I’m now making a basic assumption here that would need another article to detail it out: good use of human emotionality is to:

  1. Use it as the way to experience the outer world. In the broadest sense of emotionality as “inner experience”, without it we would experience no “qualia” and thus lead a boring, mechanical life, even consciously unaware of our own existence. Emotionality, therefore, makes life interesting, intensive and (hopefully) beautiful.
  2. Use it as the driving force in life. Without being enthusiastic about something, human beings don’t strife hard to reach something. Other motivating emotions are anger (hopefully justified), hope, faith etc..
  3. Use it to connect to other people. Emotions are a means of communication and social bonds.

So emotions have at least these three aspects: experiential, motivational and social. In all aspects, our emotionality, and with it, our human existence, is “unlogical”. In the sense that there’s no way of logically deriving an emotion from the circumstances in the outer world alone. For example, there’s no compelling reason why I am enthusiastic about the things I am, as they could be exchanged at least by similar items. (Now some naturalists will argue that they can be derived from the combined circumstances of the outer and inner world (i.e. outer world and brain content), while free will proponents, like me currently, would argue that this is not possible either. I won’t go into that here.)

Now, in spite of being illogical, emotions can still be justified, in the sense of being an adequate experience of the outer world, an adequate motivation how to affect the outer world, or an adequate act of communication. To abbreviate, I will call those emotions to be “true”.

For an emotion to be true, it is however not needed that it arises without conscious contributions. If there is a reason to have joy, our joy is still true if we ignite or amplify it by activities like celebrating, music, or having a meal, maybe with alcohol. Remember e.g. the commands for religious feasting in old testament times. But note also that “true” emotion also relates to the degree, not just the quality.

Now, here comes another assumption that needs detailing in its own article: emotions should be true. Because our inner experience is a secondary world, using information to represent the outer world, and to maintain false information willfully is lying, i.e. a moral problem.

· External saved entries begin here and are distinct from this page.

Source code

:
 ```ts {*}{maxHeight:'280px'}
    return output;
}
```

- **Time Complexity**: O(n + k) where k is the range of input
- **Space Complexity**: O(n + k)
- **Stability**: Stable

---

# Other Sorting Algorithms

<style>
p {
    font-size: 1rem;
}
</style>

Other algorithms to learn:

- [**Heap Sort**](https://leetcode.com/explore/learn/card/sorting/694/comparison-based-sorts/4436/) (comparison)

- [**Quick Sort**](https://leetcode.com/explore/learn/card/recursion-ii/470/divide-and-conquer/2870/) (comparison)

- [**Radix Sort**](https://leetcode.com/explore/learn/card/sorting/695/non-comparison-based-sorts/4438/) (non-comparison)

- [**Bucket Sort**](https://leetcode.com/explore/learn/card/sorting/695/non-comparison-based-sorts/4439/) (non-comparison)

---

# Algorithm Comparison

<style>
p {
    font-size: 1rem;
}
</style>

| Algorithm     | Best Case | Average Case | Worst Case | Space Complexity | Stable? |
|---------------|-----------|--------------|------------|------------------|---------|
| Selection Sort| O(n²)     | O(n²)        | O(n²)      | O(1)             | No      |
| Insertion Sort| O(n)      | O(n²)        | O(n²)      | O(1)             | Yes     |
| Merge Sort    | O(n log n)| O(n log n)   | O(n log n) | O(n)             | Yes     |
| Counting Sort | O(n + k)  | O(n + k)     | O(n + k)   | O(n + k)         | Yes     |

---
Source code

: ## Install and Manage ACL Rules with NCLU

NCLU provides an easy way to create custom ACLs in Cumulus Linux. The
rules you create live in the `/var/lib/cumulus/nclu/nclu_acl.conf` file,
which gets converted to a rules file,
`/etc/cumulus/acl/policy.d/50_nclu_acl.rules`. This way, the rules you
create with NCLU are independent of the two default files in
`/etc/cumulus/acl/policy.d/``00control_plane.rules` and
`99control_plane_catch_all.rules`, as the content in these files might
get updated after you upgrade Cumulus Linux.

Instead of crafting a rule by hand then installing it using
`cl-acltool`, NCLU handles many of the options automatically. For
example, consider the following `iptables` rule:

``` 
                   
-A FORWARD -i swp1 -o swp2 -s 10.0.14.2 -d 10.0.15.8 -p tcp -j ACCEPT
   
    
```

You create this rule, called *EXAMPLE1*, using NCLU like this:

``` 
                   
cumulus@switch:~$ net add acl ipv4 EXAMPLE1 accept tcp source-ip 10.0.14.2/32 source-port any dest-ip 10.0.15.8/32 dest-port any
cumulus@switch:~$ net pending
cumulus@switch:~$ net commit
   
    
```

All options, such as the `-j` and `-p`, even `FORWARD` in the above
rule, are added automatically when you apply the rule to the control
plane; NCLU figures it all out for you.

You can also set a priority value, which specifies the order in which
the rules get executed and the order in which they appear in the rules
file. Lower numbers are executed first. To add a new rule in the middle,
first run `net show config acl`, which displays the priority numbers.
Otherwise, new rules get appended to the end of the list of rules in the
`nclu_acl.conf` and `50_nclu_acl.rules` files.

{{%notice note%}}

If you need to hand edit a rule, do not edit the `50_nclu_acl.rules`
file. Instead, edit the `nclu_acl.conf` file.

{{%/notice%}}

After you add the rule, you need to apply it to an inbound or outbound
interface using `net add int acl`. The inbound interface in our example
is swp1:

And here is where the practical questions start. For example, I’d say that substance-induced emotions (the inner experience mediated by drugs) are untrue if they don’t conform to the condition of the outer world. People might use drugs to feel relaxed, or uninhibited, or to forget their problems. But these feelings don’t change the external world: their stressful condition, inhibitions and problems are still there, they even grow bigger because they are not being dealt with.

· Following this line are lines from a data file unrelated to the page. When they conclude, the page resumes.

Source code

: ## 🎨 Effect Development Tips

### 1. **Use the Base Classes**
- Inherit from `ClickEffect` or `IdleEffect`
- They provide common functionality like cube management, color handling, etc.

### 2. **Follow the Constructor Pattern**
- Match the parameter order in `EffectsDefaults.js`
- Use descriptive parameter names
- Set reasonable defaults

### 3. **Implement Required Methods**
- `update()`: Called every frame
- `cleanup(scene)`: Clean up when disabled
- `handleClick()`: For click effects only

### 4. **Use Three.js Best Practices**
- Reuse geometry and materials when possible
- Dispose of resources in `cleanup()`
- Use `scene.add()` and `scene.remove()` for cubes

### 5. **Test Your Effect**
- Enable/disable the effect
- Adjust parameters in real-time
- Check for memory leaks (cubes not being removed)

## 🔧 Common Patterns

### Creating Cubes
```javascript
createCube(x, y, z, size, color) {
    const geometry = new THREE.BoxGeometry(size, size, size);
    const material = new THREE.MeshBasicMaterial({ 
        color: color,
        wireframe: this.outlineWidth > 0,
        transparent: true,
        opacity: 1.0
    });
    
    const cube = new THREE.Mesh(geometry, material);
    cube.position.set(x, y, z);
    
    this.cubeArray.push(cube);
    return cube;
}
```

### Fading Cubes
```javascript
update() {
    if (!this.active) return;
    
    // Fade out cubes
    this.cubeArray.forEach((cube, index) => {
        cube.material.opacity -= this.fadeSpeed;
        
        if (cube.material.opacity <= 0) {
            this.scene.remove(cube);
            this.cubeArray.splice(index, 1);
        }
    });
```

So I’m opposing here any kind of drug addiction (even addiction in general) as “untrue use of emotions”. I also oppose use of external, stimulating measures to cause emotions that can not be caused without them in healthy people: these are “unnatural” emotions and thus not true to reality. Among these are psychedelic drug trips, the inner experience of being in a drunken stupor, and the like. I do not oppose the use of drugs that affect the central nervous system in medicine: they cause untrue emotions, but just as a bye-effect that must e accepted to reach a higher goal like palliative treatment.

Also, the frequent use of stimulating means to cause (true) emotions can indicate a kind of emotional inability, which will need treatment and training. For example, I myself need to learn relaxing based on facts like enjoyable, good social relationships, that is, independent of sensual stimulants in the current situation.